Pick up the Senate floor speech on judicial vacancies after its last sentence and carry it forward.

→ SELECTED EXTRACT
start
Madam President, I rise today to continue to address an issue which I’ve just had the joy of hearing you and the senators from New York and from Illinois speak to, and that concern that I raise today is the ongoing crisis in our courts — the nearly 10 percent vacancy in judicial positions all across the United States.
I rise today as the senator from Delaware, a senator from Delaware, the junior senator from Delaware, but also as a member of the Delaware Bar and a former federal court clerk and someone who has, I think, a personal sense from that experience and my service on the Judiciary Committee, of the consequences of these delays, the consequences of steadily climbing caseloads, significant judicial vacancies, judicial emergencies in districts across our great country, including the state of California, and what that means for people, for companies, for communities for whom justice is being delayed and thus denied.
end
(Element placement data)
start
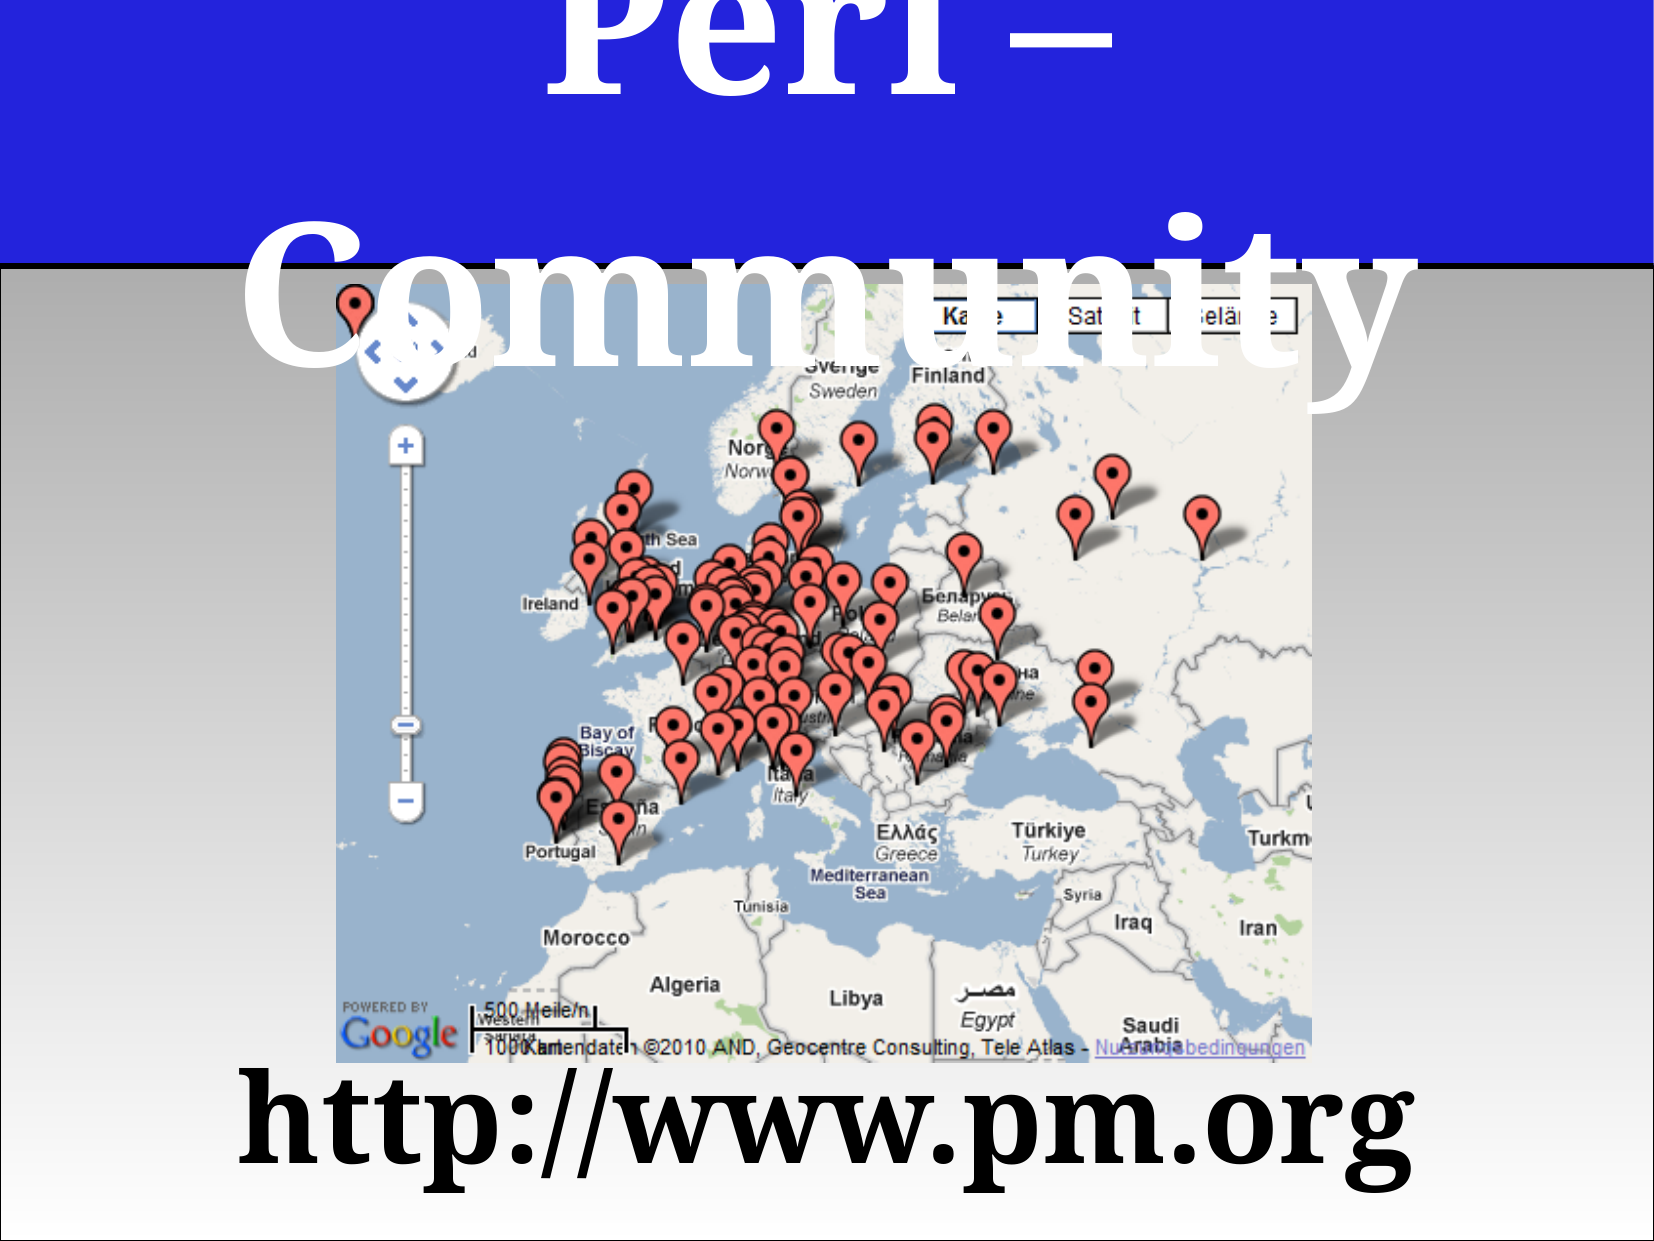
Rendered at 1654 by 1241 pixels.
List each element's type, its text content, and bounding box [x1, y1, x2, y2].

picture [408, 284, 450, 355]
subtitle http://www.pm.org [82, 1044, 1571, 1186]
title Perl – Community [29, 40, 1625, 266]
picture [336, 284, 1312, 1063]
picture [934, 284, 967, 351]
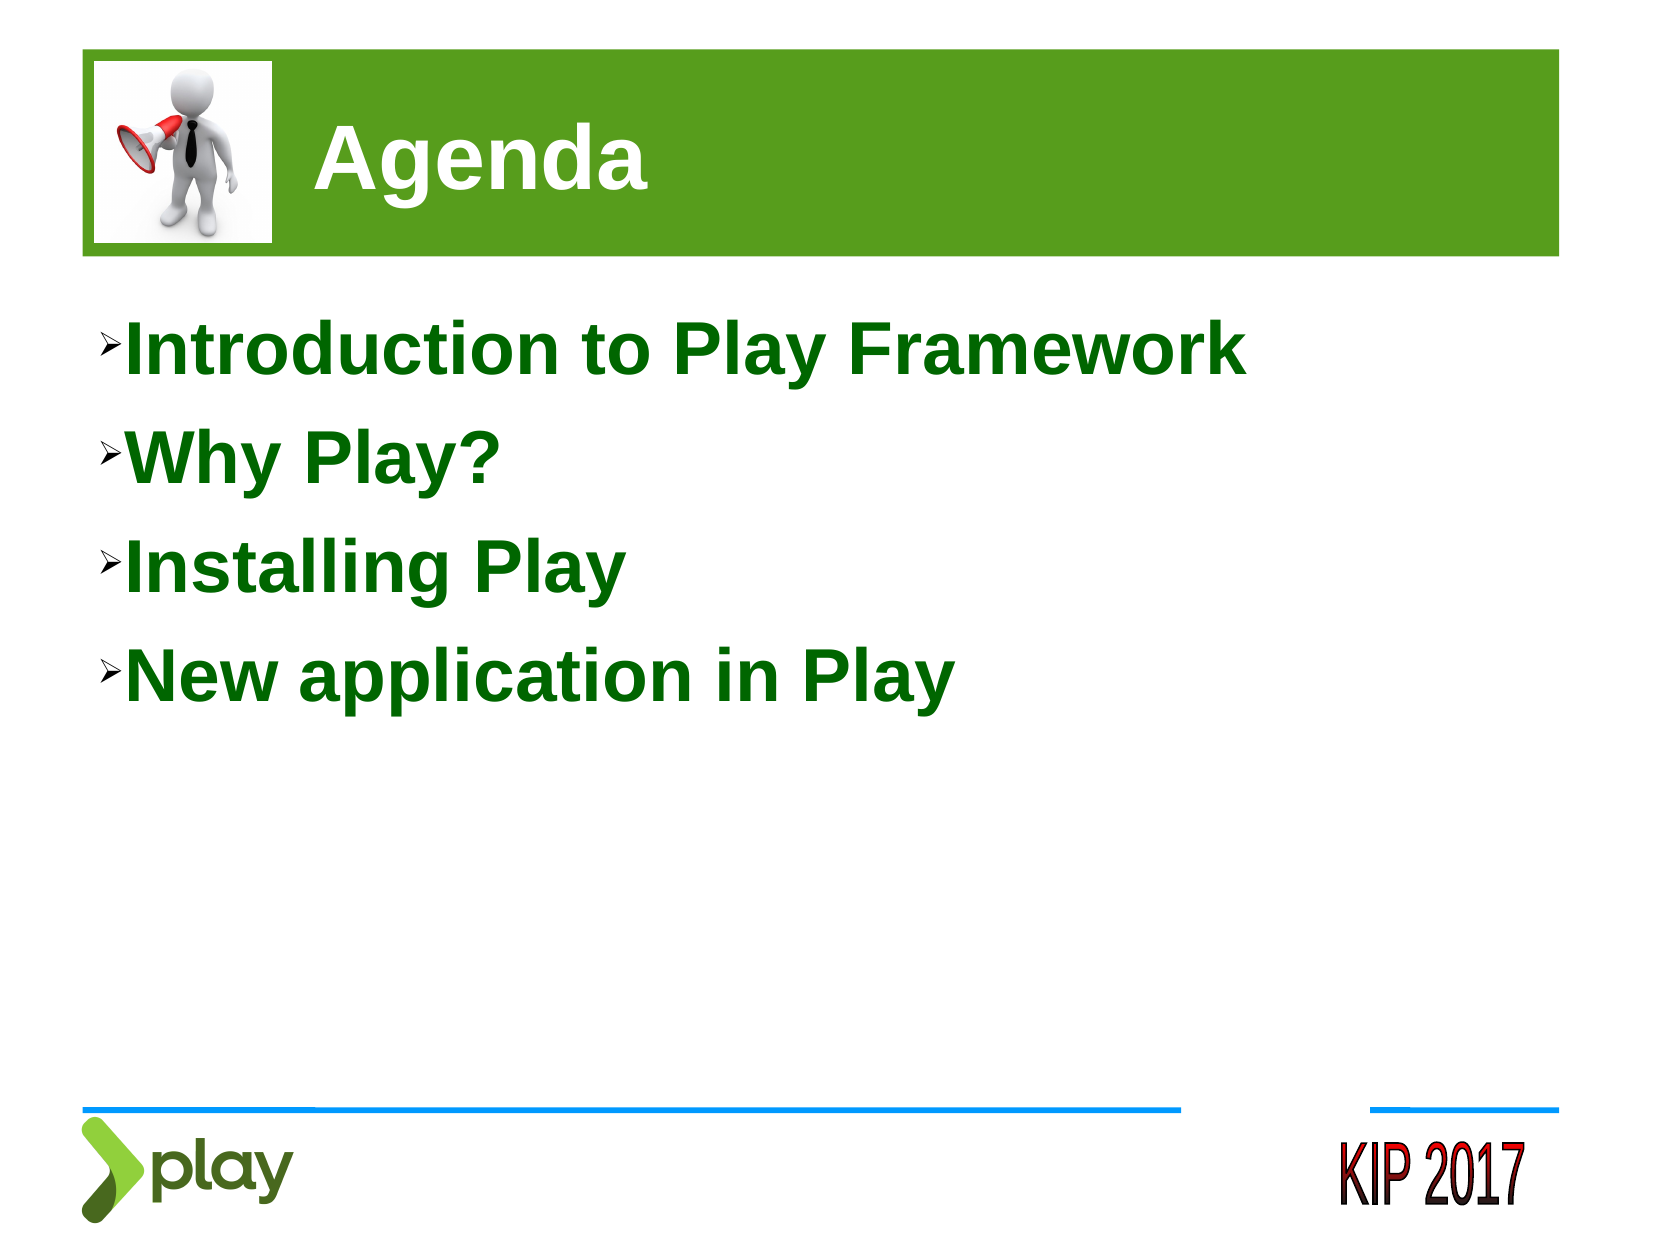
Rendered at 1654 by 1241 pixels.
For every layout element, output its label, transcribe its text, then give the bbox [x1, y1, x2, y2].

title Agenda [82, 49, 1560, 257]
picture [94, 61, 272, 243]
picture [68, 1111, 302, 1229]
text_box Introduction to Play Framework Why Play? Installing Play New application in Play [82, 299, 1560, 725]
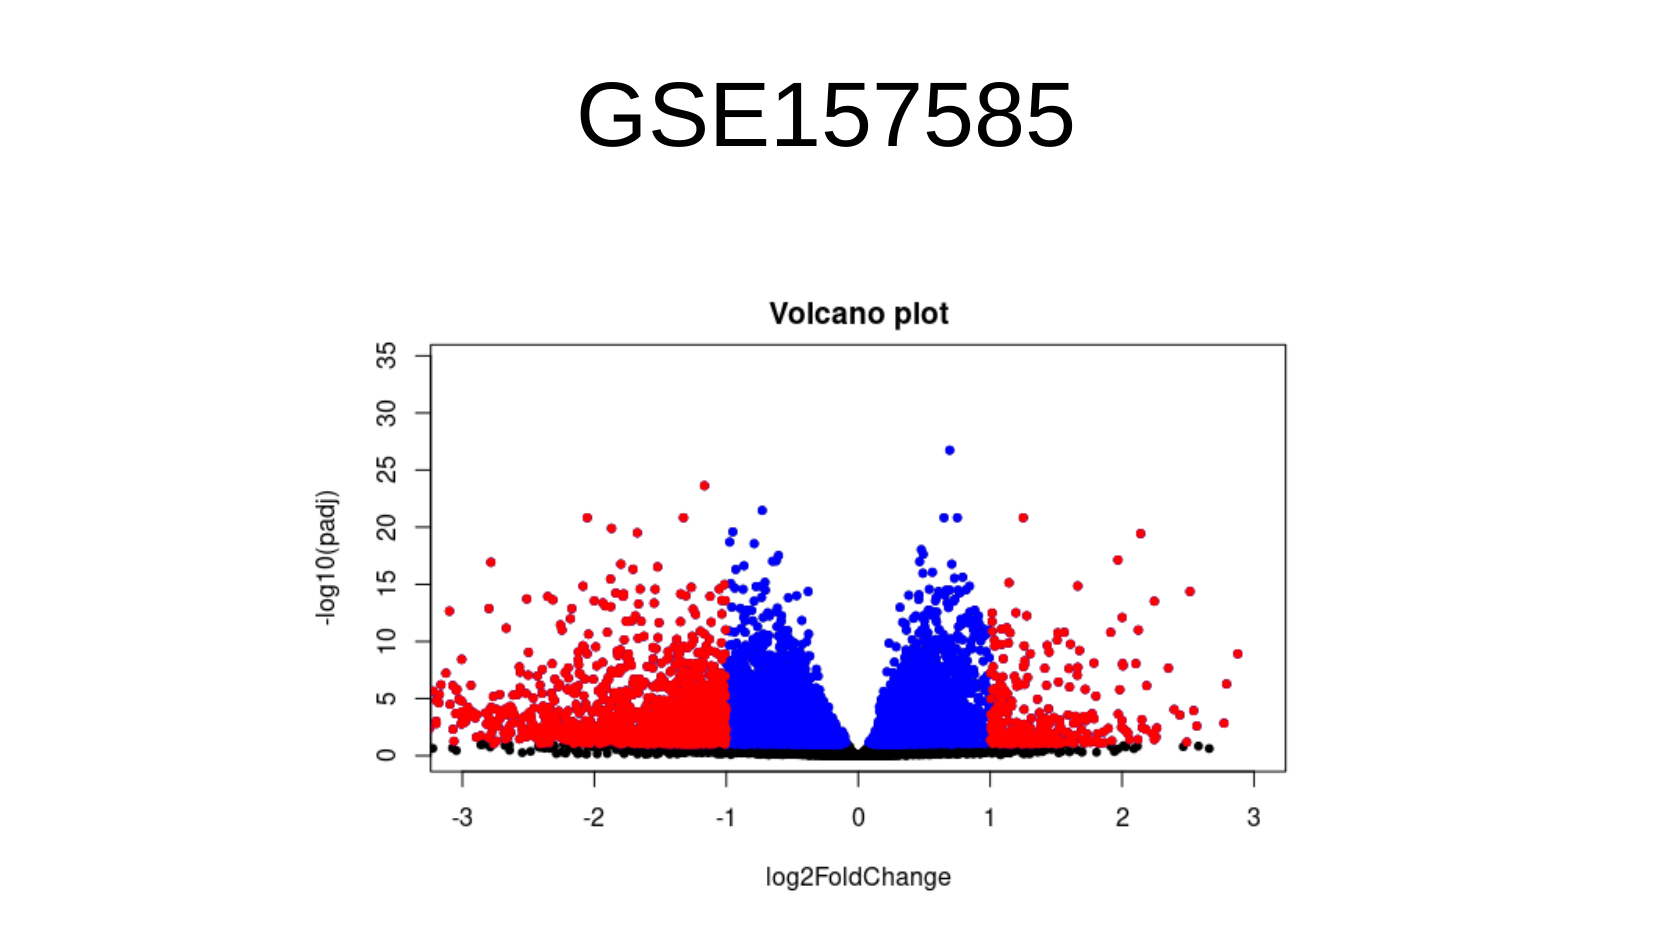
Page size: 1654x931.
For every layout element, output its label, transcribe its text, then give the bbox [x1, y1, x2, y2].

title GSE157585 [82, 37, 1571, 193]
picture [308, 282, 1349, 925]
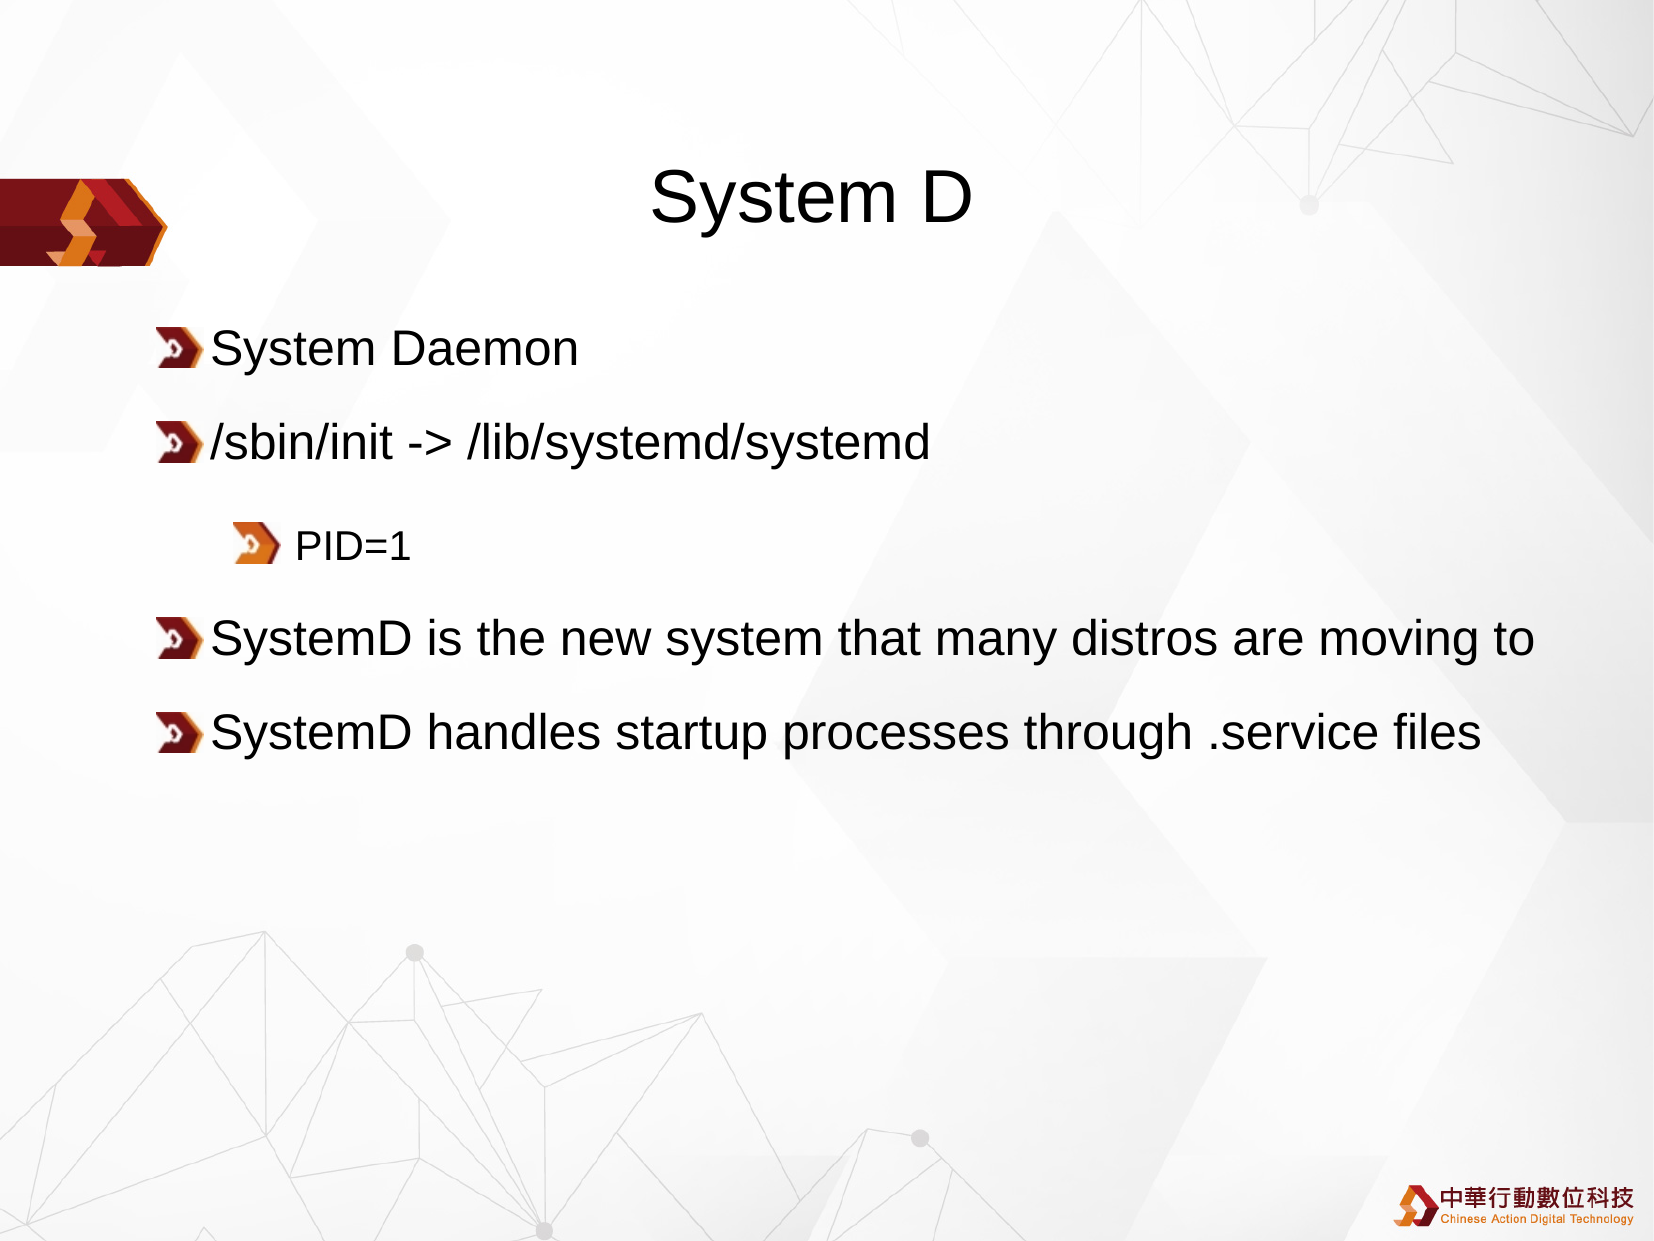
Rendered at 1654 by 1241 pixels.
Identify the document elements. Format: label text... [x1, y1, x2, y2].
end
→ ANSWER TO THIS EXERCISE
Earlier this month, I attended the investiture ceremony of Judge Richard Andrews, who was sworn in to the U.S. District Court for Delaware. This is the first time in six years that the very busy District Court of Delaware has had a full complement of all of its district court judges. And although I am relieved and the people of Delaware are grateful to have a full bench, and although Judge Andrews is an extremely talented lawyer and a devoted public servant and utterly nonpartisan — just the sort of district court nominee of whom the presiding officer just spoke — his nomination took nearly six months to be confirmed by the Senate.
I’m glad that Judge Andrews has made it through, because in the Senate, the confirmation process seems to be even more broken this year than last. When I joined the Senate in 2010, judicial nominations had slowed to a crawl and I watched with dismay as folks who I viewed as highly qualified were blocked.
Goodwin Liu, for example, a brilliant and qualified legal scholar, a nominee twice to the Ninth Circuit, could not overcome a GOP filibuster, in part payback for a view I believe on the other side of the aisle of the rough handling of Miguel Estrada, whose nomination was defeated during the Bush presidency.
What I’ve been most concerned about as a freshman senator is how the history here, lying about this chamber seems to steadily pile up session after session and the process seems to be weighed down by this burden of history.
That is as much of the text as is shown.